Non ne sono a conoscenza. Mi è stato detto che forse verrà inviata a Cosenza (?) per delle indagini di metallurgia. Vivo interesse sul rinvenimento è stato manifestato dall’Università Mediterranea di Reggio Calabria dato che il luogo montano del ritrovamento suggerisce l’opportunità di attribuire alla manifattura una utilità in ambito agro-silvo-pastorale, probabilmente quale strumento per l’utilizzazione delle risorse boschive. Pertanto, è stata avanzata richiesta dal prof. Giuseppe Bombino, Coordinatore del Corso di Studio Magistrale in Scienze Forestali e Ambientali, di poter effettuare un rilievo fotografico dettagliato per una riproduzione del reperto con stampante 3D.
Lei ha dichiarato di immergersi in questi luoghi.

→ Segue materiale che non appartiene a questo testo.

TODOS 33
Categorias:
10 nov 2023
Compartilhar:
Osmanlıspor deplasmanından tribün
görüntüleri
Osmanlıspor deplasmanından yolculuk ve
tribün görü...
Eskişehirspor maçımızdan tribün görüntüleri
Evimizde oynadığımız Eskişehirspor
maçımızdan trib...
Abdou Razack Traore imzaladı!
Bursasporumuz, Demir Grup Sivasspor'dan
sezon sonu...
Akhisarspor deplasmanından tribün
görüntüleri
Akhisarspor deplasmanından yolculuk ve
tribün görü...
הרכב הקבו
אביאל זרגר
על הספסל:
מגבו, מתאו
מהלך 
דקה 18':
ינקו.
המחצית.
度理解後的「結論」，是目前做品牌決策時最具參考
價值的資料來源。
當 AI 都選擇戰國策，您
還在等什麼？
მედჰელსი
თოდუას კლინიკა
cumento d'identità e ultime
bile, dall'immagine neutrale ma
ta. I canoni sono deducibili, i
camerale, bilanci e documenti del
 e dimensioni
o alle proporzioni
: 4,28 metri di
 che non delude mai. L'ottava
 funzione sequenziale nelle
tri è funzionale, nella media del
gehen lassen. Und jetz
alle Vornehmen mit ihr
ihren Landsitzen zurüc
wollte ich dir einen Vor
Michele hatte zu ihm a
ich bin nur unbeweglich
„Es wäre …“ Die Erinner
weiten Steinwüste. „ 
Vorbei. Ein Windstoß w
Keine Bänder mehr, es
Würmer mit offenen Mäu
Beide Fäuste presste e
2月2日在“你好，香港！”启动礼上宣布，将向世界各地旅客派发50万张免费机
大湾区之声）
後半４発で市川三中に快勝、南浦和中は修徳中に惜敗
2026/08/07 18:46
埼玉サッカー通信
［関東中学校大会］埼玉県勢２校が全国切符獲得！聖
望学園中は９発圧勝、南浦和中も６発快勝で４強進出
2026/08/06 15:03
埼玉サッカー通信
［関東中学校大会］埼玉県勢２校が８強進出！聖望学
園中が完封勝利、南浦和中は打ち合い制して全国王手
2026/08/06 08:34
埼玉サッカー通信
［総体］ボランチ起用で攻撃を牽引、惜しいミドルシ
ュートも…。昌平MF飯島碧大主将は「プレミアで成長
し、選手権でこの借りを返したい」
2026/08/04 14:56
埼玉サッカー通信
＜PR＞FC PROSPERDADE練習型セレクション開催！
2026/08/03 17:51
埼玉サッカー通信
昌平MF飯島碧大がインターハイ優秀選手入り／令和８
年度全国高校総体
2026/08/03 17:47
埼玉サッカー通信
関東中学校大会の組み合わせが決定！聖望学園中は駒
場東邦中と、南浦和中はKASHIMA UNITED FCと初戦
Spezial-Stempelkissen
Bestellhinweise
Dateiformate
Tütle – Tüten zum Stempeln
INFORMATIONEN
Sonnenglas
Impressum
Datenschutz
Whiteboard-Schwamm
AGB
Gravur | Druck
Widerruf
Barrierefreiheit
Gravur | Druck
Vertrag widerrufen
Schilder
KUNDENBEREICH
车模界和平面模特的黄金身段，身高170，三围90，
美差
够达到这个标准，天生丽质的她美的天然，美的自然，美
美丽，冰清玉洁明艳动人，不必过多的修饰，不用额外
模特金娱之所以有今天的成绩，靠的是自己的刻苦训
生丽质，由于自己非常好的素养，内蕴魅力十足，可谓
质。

Cosa lo affascina di più dell’Aspromonte?
È una montagna di contrasti, dura e dolce, tragica e serena. Arcaica, severa. Dove l’uomo ha lasciato la sua impronta, i suoi segni da epoche antichissime sino ai giorni nostri. Posta al centro del Mediterraneo ha conservato l’impronta (nelle lingue, nelle tradizioni, nell’arte, nella cultura tutta) dei tanti popoli che vi sono passati. Ma dove anche la natura, con la flora, la fauna, la geologia rivela aspetti inediti. E nonostante ormai vi cammini da oltre 40 anni non finirò mai di conoscerla. Trovo sempre nuovi motivi di interesse, di studio. E quando qualcosa, spesso, mi è ignota posso ricorrere a un “pool” di amici esperti per opportuni chiarimenti. Dispiace che la componente antropica che popolava la montagna, (pastori, boscaioli, ecc.), stia scomparendo e con loro perderemo un patrimonio di conoscenze. E su di loro che, con l’arch. Domenico Malaspina, stiamo realizzando dei video. O un’indagine sui toponimi dell’area grecanica, ma ora anche di Africo, per la quale sono arrivato a documentare quasi 1.000 etimi rendendoli disponibili su di una mappa nel mio sito. O collaborando ad una ricerca internazionale dell’Università di Newcastle (Regno Unito) che dal 2019 indaga la complessa interazione tra strategie pastorali e paesaggi montani nel passato per trovare nella storia della pastorizia una interpretazione dei suoi sviluppi attuali e futuri.
Com’è nata la sua passione per l’Aspromonte?
Risale agli anni Ottanta del secolo scorso, quando l’Aspromonte era la montagna più famosa d’Italia, purtroppo a causa dei sequestri. Ma a me, all’epoca giovane studente, si rivelò con cascate, borghi abbandonati, boschi lussureggianti, pastori che parlavano greco e me ne innamorai. Un territorio però sul quale era caduto indistintamente un marchio d’infamia che lo voleva condannare all’emarginazione. In questo contesto nacque la missione che mi diedi: lottare per il suo riscatto sociale e dimostrare che era possibile una via diversa alla militarizzazione. Creando la prospettiva di uno sviluppo sostenibile fatto di giovani guide che accompagnavano i turisti, rifugi, cooperative, sentieri segnati e abitanti dei borghi che offrivano ospitalità nelle case. Iniziative che crearono anche le condizioni per istituire il Parco nazionale dell’Aspromonte. Un progetto all’epoca giudicato folle ma che ormai da oltre un decennio ha dimostrato la sua concretezza.
Noi abbiamo una storia immensa, cosa possiamo ancora aspettarci dalla nostra meravigliosa Terra?
Solo negli ultimi decenni si è visto un interesse degli studiosi rivolto alle aree interne e in particolare all’Aspromonte. Finalmente zoologi, botanici, sociologi, archeologi e ricercatori in genere se ne stanno occupando rivelando aspetti sinora sconosciuti. Spero questa attenzione si ampli alle tante branche della scienza e la ricerca istituzionale affianchi e supporti i pochi appassionati locali. in tal caso avremo ancora tante scoperte.